I agree that people who could do either good interpretability or conceptual work should focus on conceptual work. Also, to be clear the rest of this comment is not necessarily a defence of doing interpretability work in particular, but a response to the specific kind of mental model of research you’re describing.
I think it’s important that research effort is not fungible. Interpretability has a pretty big advantage that unlike conceptual work, a) it has tight feedback loops, b) is much more paradigmatic, c) is much easier to get into for people with an ML research background.
Plausibly the most taut constraint in research is not strictly the number of researchers you can fund/train to solve a given problem—it’s hard to get researchers to do good work if they don’t feel intellectually excited about the problem, which in turn is less likely if they feel like they’re never making any progress, or feel like they are constantly unsure about what problem they’re even trying to solve.
To be clear I am not arguing that we should focus on things that are easier to solve—I am very much in favor of not just doing things that are easy to do but actually don’t help (“looking under the streetlamp”). Rather, I think what we should be doing is finding things that actually matter and making it easier for people to get excited about it (and people who are able to do this kind of work have a huge comparative advantage here!).
This seems like a false dichotomy; in general I expect that the best conceptual work will be done in close conjunction with interpretability work or other empirical work.
(In general I think that almost all attempts to do “conceptual” work that doesn’t involve either empirical results or proofs is pretty doomed. I’d be interested in any counterexamples you’ve seen; my main counterexample is threat modeling, which is why I’ve been focusing a lot on that lately.)
EDIT: many downvotes, no counterexamples. Please provide some.
I agree that doing conceptual work in conjunction with empirical work is good. I don’t know if I agree that pure conceptual work is completely doomed but I’m at least sympathetic. However, I think my point still stands: I think someone who can do conceptual+empirical work will probably have more impact doing that than not thinking about the conceptual side and just working really hard on conceptual work.
They may find some other avenue of empirical work that can help with alignment. I think probably there exist empirical avenues substantially more valuable for alignment than making progress on interpretability and opening those up requires thinking about the conceptual side.
Even if they think hard about it and can’t think of anything better than conceptual+interpretability, it still seems better for an interpretability researcher to have an idea of how their work will fit into the broader picture.
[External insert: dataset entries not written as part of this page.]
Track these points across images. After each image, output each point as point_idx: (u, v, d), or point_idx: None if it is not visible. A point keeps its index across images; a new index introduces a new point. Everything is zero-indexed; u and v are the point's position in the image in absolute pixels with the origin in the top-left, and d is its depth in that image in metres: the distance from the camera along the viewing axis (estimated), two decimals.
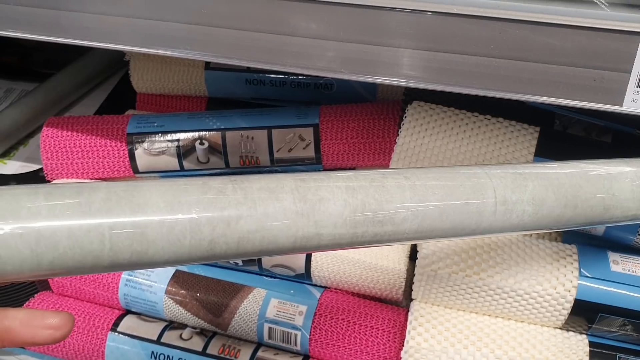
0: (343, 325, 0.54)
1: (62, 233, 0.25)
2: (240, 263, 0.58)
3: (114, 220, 0.26)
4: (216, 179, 0.29)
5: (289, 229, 0.29)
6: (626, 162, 0.38)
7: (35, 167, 0.72)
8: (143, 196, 0.27)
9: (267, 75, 0.66)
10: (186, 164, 0.61)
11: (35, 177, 0.70)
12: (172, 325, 0.59)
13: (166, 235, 0.27)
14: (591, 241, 0.52)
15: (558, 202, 0.34)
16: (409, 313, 0.50)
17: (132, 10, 0.42)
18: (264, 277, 0.59)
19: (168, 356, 0.56)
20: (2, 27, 0.46)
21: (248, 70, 0.66)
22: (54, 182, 0.63)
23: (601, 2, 0.35)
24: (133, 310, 0.61)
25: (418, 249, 0.50)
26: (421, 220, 0.31)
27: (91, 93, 0.83)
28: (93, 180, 0.64)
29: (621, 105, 0.37)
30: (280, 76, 0.66)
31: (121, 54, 0.81)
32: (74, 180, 0.63)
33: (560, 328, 0.48)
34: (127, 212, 0.26)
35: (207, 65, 0.67)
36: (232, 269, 0.60)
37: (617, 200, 0.36)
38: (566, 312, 0.46)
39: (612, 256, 0.48)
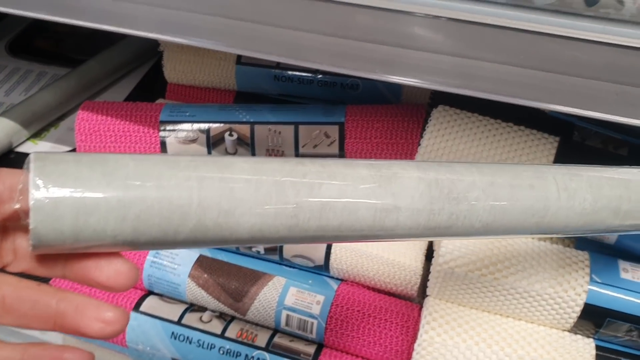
0: (359, 316, 0.56)
1: (152, 185, 0.25)
2: (263, 252, 0.60)
3: (203, 175, 0.25)
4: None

Even if they aren’t backchaining, this still seems more useful than just randomly doing something under the heading of interpretability.
(I assume that the last “conceptual” should be “empirical”.)
I agree that ’not thinking about the conceptual side” is bad. But that’s just standard science. Like, top scientists in almost any domain aren’t just thinking about their day-to-day empirical research, they have broader opinions about the field as a whole, and more speculative and philosophical ideas, and so on. The difference is whether they treat those ideas as outputs in their own right, versus as inputs that feed into some empirical or theoretical output. Most scientists do the latter; when people in alignment talk about “conceptual work” my impression is that they’re typically thinking about the former.